2017 ESA Annual Meeting (August 6 -- 11)

PS 54-107 - An exploration of the relationship between recent bark beetle outbreaks and subsequent wildfire severity in mixed-conifer forests of the Sierra Nevada, California

Thursday, August 10, 2017
Exhibit Hall, Oregon Convention Center
Rebecca B. Wayman1 and Hugh D. Safford1,2, (1)Department of Environmental Science and Policy, University of California, Davis, CA, (2)Pacific Southwest Region, USDA Forest Service, Vallejo, CA
Background/Question/Methods

Insect and drought induced tree mortality dramatically increased in the Sierra Nevada during California’s recent prolonged drought, causing widespread concern that severe tree mortality would lead to increased severity of subsequent wildfires. Effects of tree mortality on wildfire severity have been studied in U.S. Pacific northwest and Rocky Mountain forests with historically low frequency and high severity fire regimes.
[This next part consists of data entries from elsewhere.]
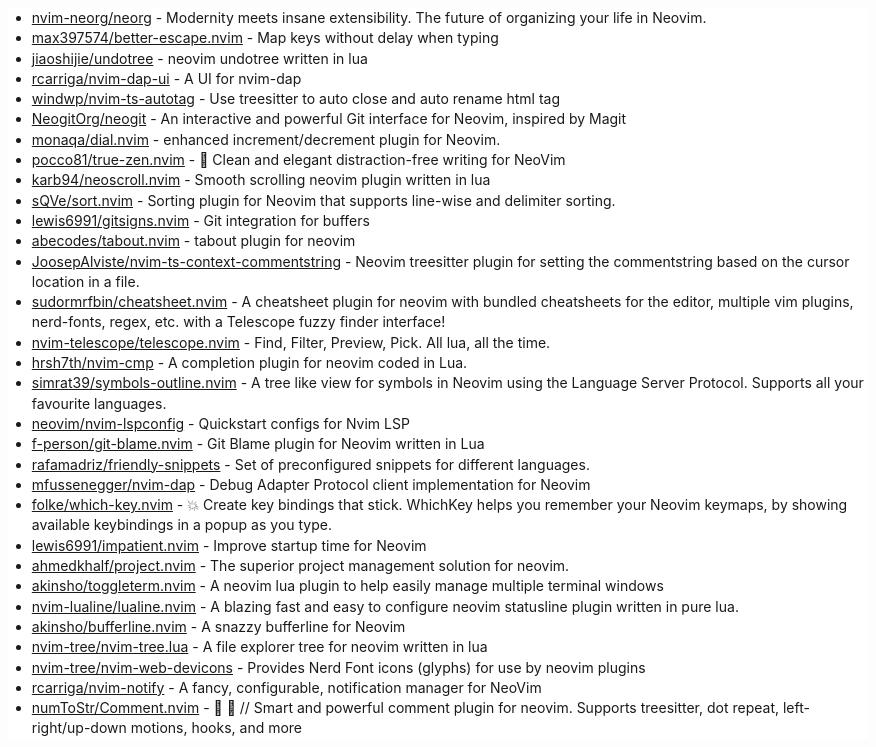 - [nvim-neorg/neorg](https://github.com/nvim-neorg/neorg) - Modernity meets insane extensibility. The future of organizing your life in Neovim.
- [max397574/better-escape.nvim](https://github.com/max397574/better-escape.nvim) - Map keys without delay when typing
- [jiaoshijie/undotree](https://github.com/jiaoshijie/undotree) - neovim undotree written in lua
- [rcarriga/nvim-dap-ui](https://github.com/rcarriga/nvim-dap-ui) - A UI for nvim-dap
- [windwp/nvim-ts-autotag](https://github.com/windwp/nvim-ts-autotag) - Use treesitter to auto close and auto rename html tag
- [NeogitOrg/neogit](https://github.com/NeogitOrg/neogit) - An interactive and powerful Git interface for Neovim, inspired by Magit
- [monaqa/dial.nvim](https://github.com/monaqa/dial.nvim) - enhanced increment/decrement plugin for Neovim.
- [pocco81/true-zen.nvim](https://github.com/pocco81/true-zen.nvim) - 🦝 Clean and elegant distraction-free writing for NeoVim
- [karb94/neoscroll.nvim](https://github.com/karb94/neoscroll.nvim) - Smooth scrolling neovim plugin written in lua
- [sQVe/sort.nvim](https://github.com/sQVe/sort.nvim) - Sorting plugin for Neovim that supports line-wise and delimiter sorting.
- [lewis6991/gitsigns.nvim](https://github.com/lewis6991/gitsigns.nvim) - Git integration for buffers
- [abecodes/tabout.nvim](https://github.com/abecodes/tabout.nvim) - tabout plugin for neovim
- [JoosepAlviste/nvim-ts-context-commentstring](https://github.com/JoosepAlviste/nvim-ts-context-commentstring) - Neovim treesitter plugin for setting the commentstring based on the cursor location in a file.
- [sudormrfbin/cheatsheet.nvim](https://github.com/sudormrfbin/cheatsheet.nvim) - A cheatsheet plugin for neovim with bundled cheatsheets for the editor, multiple vim plugins, nerd-fonts, regex, etc. with a Telescope fuzzy finder interface!
- [nvim-telescope/telescope.nvim](https://github.com/nvim-telescope/telescope.nvim) - Find, Filter, Preview, Pick. All lua, all the time.
- [hrsh7th/nvim-cmp](https://github.com/hrsh7th/nvim-cmp) - A completion plugin for neovim coded in Lua.
- [simrat39/symbols-outline.nvim](https://github.com/simrat39/symbols-outline.nvim) - A tree like view for symbols in Neovim using the Language Server Protocol. Supports all your favourite languages.
- [neovim/nvim-lspconfig](https://github.com/neovim/nvim-lspconfig) - Quickstart configs for Nvim LSP
- [f-person/git-blame.nvim](https://github.com/f-person/git-blame.nvim) - Git Blame plugin for Neovim written in Lua
- [rafamadriz/friendly-snippets](https://github.com/rafamadriz/friendly-snippets) - Set of preconfigured snippets for different languages.
- [mfussenegger/nvim-dap](https://github.com/mfussenegger/nvim-dap) - Debug Adapter Protocol client implementation for Neovim
- [folke/which-key.nvim](https://github.com/folke/which-key.nvim) - 💥   Create key bindings that stick. WhichKey helps you remember your Neovim keymaps, by showing available keybindings in a popup as you type.
- [lewis6991/impatient.nvim](https://github.com/lewis6991/impatient.nvim) - Improve startup time for Neovim
- [ahmedkhalf/project.nvim](https://github.com/ahmedkhalf/project.nvim) - The superior project management solution for neovim.
- [akinsho/toggleterm.nvim](https://github.com/akinsho/toggleterm.nvim) - A neovim lua plugin to help easily manage multiple terminal windows
- [nvim-lualine/lualine.nvim](https://github.com/nvim-lualine/lualine.nvim) - A blazing fast and easy to configure neovim statusline plugin written in pure lua.
- [akinsho/bufferline.nvim](https://github.com/akinsho/bufferline.nvim) - A snazzy bufferline for Neovim
- [nvim-tree/nvim-tree.lua](https://github.com/nvim-tree/nvim-tree.lua) - A file explorer tree for neovim written in lua
- [nvim-tree/nvim-web-devicons](https://github.com/nvim-tree/nvim-web-devicons) - Provides Nerd Font icons (glyphs) for use by neovim plugins
- [rcarriga/nvim-notify](https://github.com/rcarriga/nvim-notify) - A fancy, configurable, notification manager for NeoVim
- [numToStr/Comment.nvim](https://github.com/numToStr/Comment.nvim) - :brain: :muscle: // Smart and powerful comment plugin for neovim. Supports treesitter, dot repeat, left-right/up-down motions, hooks, and more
To our knowledge, no field studies have examined the relationship between tree mortality and subsequent wildfire severity in Sierra Nevada mixed-conifer forests, where historic wildfire occurred at high frequency and low severity. To best allocate resources to the highest priority fuels reduction treatments, managers in California need information on whether severe tree mortality constitutes an increased risk of severe wildfire. In this ongoing study, we examine this relationship using field data collected within areas of patchy red phase (dead needles retained on branches) insect infestation that subsequently burned in wildfire. We aim to determine whether and under what conditions wildfire severity relates to severity of pre-fire tree mortality in Sierra mixed-conifer forests. We collected data on 50 plots in 2016 within the 2015 Rough fire and will collect data on ~100 plots on the 2016 Cedar fire during early summer 2017.

Results/Conclusions

Pre-fire tree mortality was identified as influential to our two metrics that measured fire severity in terms of the change from live to dead fuels (Relative differenced Normalized Burn Ratio [RdNBR], a remotely sensed metric, and the percent of pre-fire live tree basal area killed by fire, a field metric), but not to our physical measure of fire severity (torch percent, a field measure of the proportion of tree needles consumed by fire). Our analyses do not reveal mechanisms by which pre-fire tree mortality relates to increased fire-caused tree mortality, and our data do not indicate that increased charring or torching drives the relationship. Pre-fire tree mortality measures had much higher magnitudes of influence on fire severity metrics when ≥25% of trees or basal area were in the red phase pre-fire. While it is intuitive that lower levels of pre-fire mortality would have less influence on fire severity, further study should investigate whether there is a threshold level of bark beetle-caused mortality over which it has an important influence on fire severity, and under which it could be considered by forest managers as less of a fire severity concern.